Enquanto isso, em Porto Alegre, a pedetista Juliana Brizola, que teve 19,6% dos votos como candidata a prefeitura, numa disputa direta e dura pela vaga no segundo turno contra Maria do Rosário, anunciou apoio à petista. E olha que no caso o adversário Sebastião Melo (MDB) nem é um bolsonarista raiz, apenas pegou carona na onda e conseguiu o apoio do ex-presidente diante da falta de opção local para ter um palanque próprio. Interessante, ainda, é que a direção municipal havia decidido pela neutralidade, mas uma intervenção da nacional levou à mudança de postura na capital gaúcha.
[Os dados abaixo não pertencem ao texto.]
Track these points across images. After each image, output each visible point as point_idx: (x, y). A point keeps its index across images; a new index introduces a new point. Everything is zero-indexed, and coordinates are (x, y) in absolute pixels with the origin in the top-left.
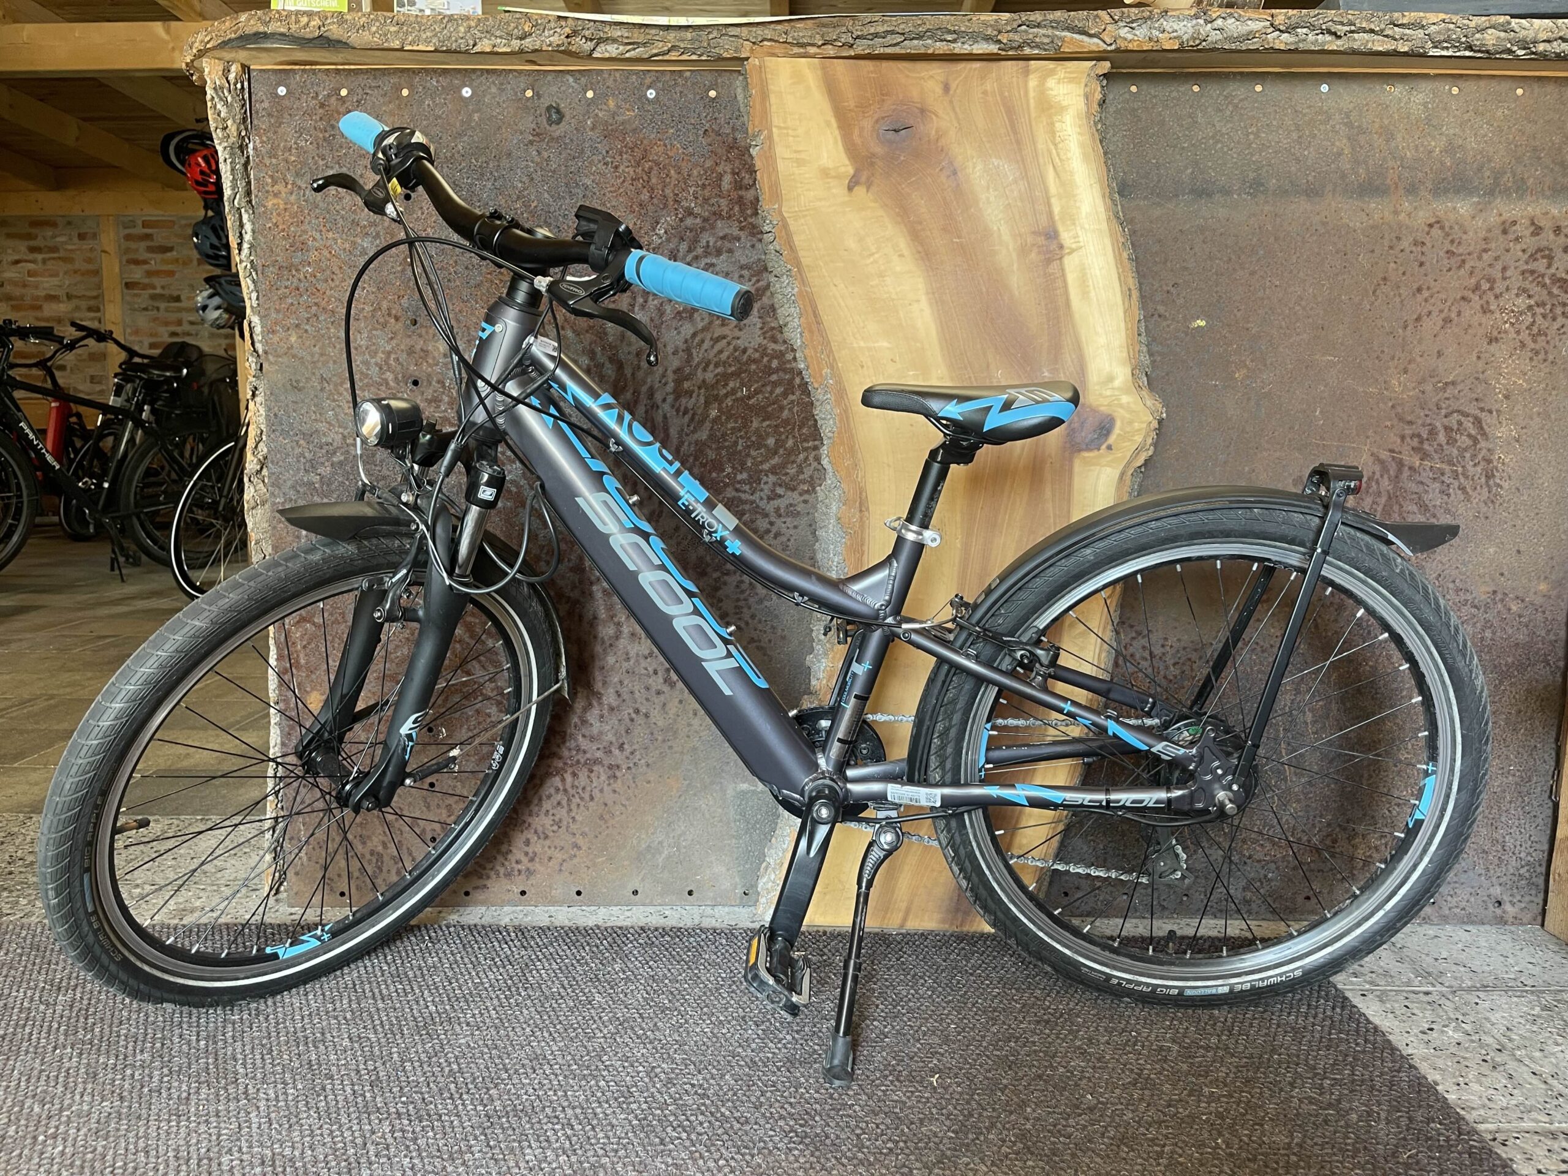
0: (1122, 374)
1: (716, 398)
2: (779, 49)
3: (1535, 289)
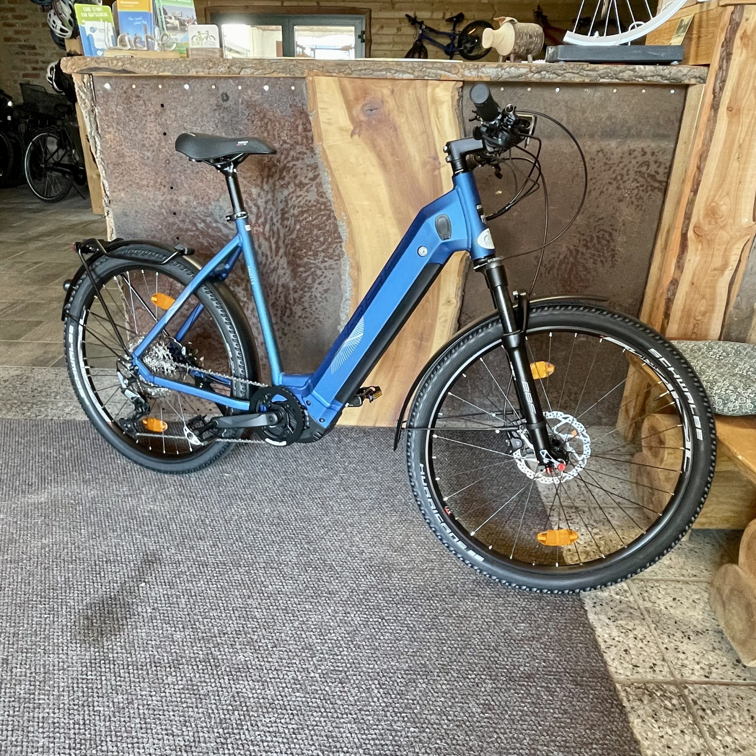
1: (299, 221)
3: (641, 179)
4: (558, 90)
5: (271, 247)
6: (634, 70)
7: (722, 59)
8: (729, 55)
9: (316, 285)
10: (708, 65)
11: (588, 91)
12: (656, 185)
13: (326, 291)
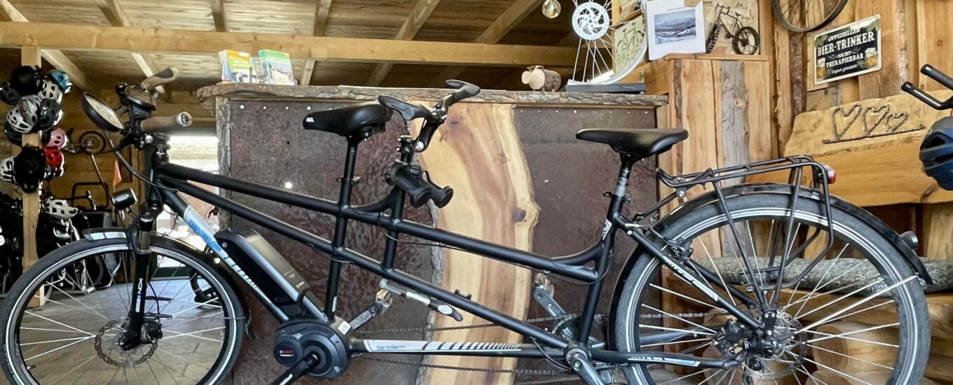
0: (527, 198)
2: (416, 98)
3: (638, 170)
5: (372, 232)
6: (624, 97)
7: (675, 89)
8: (680, 86)
9: (410, 263)
10: (667, 94)
11: (595, 112)
12: (649, 173)
13: (419, 267)
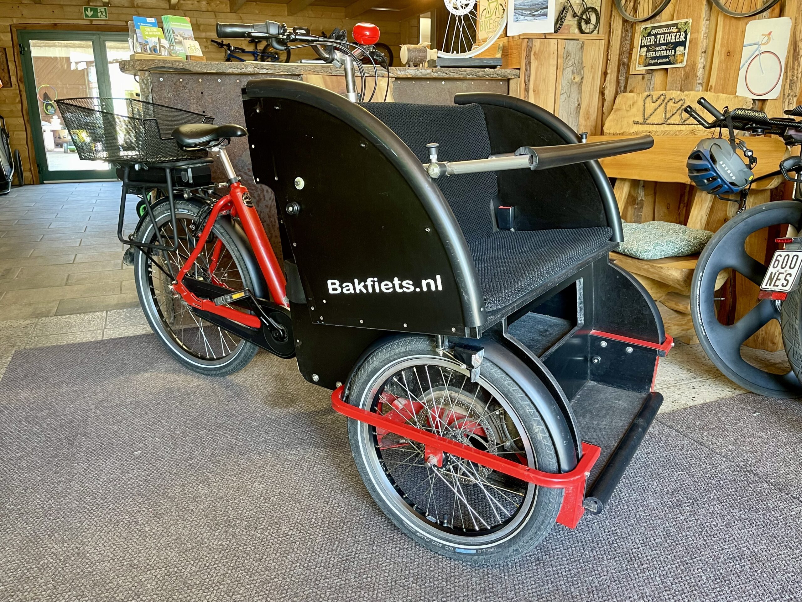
2: (311, 73)
4: (443, 83)
7: (526, 65)
8: (530, 63)
10: (519, 69)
O presidente da executiva nacional, lembre-se, é hoje o cearense André Figueiredo, que abraçou a neutralidade no cenário fortalezense.

Depois das urnas, briga

Há muito "segundo turno" projetado pelo interior do Ceará diante da disposição de candidatos derrotados de levarem a disputa, agora, para o campo da justiça. É o que já anuncia Tomaz Figueiredo (MDB), adiantando que sua equipe coletou um conjunto de provas contundentes de irregularidades praticadas pela campanha do vencedor em Santa Quitéria, José Braga Barroso, o Braguinha (PSB), e que vai apresentá-las às autoridades para exigir providências. Ou seja, instabilidade política à vista, o que não chega a ser uma novidade no caso.

Uma lacuna preenchida

Combinemos que soa esquisito uma campanha do PT em Fortaleza anunciar com tanto estardalhaço a entrada em cena, como apoiadora de Evandro Leitão, da ex-prefeita e atualmente deputada federal Luizianne Lins. Mesmo que faça muito sentido, diante das circunstâncias criadas. É um "reforço" importante porque poucas pessoas têm mais cara do partido do que ela, especialmente no âmbito da capital, mas é certo que se cria uma certa confusão na cabeça de quem não sabia exatamente o que estava acontecendo. Assim sendo, explico: Luizianne queria ser a candidata, brigou por isso até o limite e, vencida internamente, calou por completo. Volta a tempo de dar uma ajuda boa e é isso que a articulação petista espera dela.

A opinião segue de pé

Leitor, no seu direito legítimo, cobra do colunista um "erramos" em relação à análise de uma semana atrás que apontava Camilo Santana como um dos vencedores do processo eleitoral de 2024, mesmo não sendo candidato e independente dos resultados. Não parece ser o caso, especialmente porque se trata de uma opinião (que mantenho) cujos fundamentos básicos o quadro final resultante do domingo não contraria, objetivamente falando. O ministro chegou ao dia da eleição fortalecido pelo que aconteceu ao longo do processo e a possibilidade que havia era de sair ainda mais forte, apenas isso. Na forma como vejo as coisas.

Estado (tenso) de espera

Depois dos acontecimentos em Sobral, que teve uma das campanhas mais tensas da história, teme-se na Assembleia a volta aos trabalhos parlamentares de Oscar Rodrigues (União Brasil), que acabou eleito, e de Lia Ferreira Gomes (PDT), expoente do grupo derrotado, para cumprirem o restante do ano legislativo. Os dois protagonizaram uma cena dura, no dia da votação, inclusive com ela acusando-o de agressão física. É quase que impossível que as confusões de lá não se transportem, com os dois presentes, ao ambiente da Casa e não existe muito o que fazer dada a condição de deputado e deputada que ostentam. No caso dele, pelo menos até o final do ano.